- SOURCE PASSAGE
June 24, 1964 - Attorney General Robert F. Kennedy told a delegation from the NAACP today that the Government could not take preventive police action in racially troubled Mississippi.

He told the delegation, headed by Roy Wilkins (left), executive secretary of the NAACP, that he had considerably augmented the force of FBI agents in Mississippi. But, he added, police action cannot be taken under the Federal-state relationship.

Developments in Mississippi pushed all other considerations aside at the association’s 55th annual convention.

A leadership delegation headed by Wilkins conferred for more than an hour with the Attorney General, and then a group of about 1,800 delegates walked to the Justice Department.

There they marched past the Attorney General, who appeared with Mrs. Myrlie Evers and the leadership delegation. Mrs. Evers is the widow of Medgar Evers, the NAACP Mississippi state secretary who was assassinated last year.

- INPUT DATA
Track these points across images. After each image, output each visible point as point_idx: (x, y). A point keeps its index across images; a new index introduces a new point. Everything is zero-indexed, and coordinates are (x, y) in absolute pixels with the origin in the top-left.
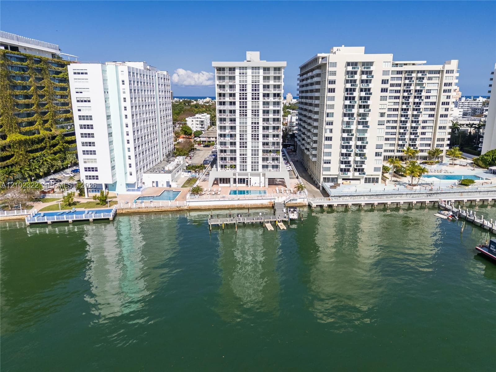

- PROBLEM A
In the passage about the NAACP's 1964 meeting with Robert F. Kennedy, about how many delegates walked to the Justice Department?
- PROBLEM B
Continue the passage about the NAACP's 1964 meeting with Robert F. Kennedy, starting after its final sentence.

- ANSWER A
About 1,800

- ANSWER B
A crowd applauded Mr. Kennedy when he emerged from the Justice Department building with Mrs. Evers. The Attorney General, Mrs. Evers, two of her children, and the NAACP delegation stood on the lower steps of the Justice Department building as the protest march began. The delegates carried signs denouncing the situation in Mississippi.

The Attorney General told the delegation that he hoped an improvement in the situation in Mississippi would result from President Johnson’s telephone conversation with Governor Paul Johnson Jr and the dispatching of Allen Dulles there in connection with the search for the missing civil rights workers.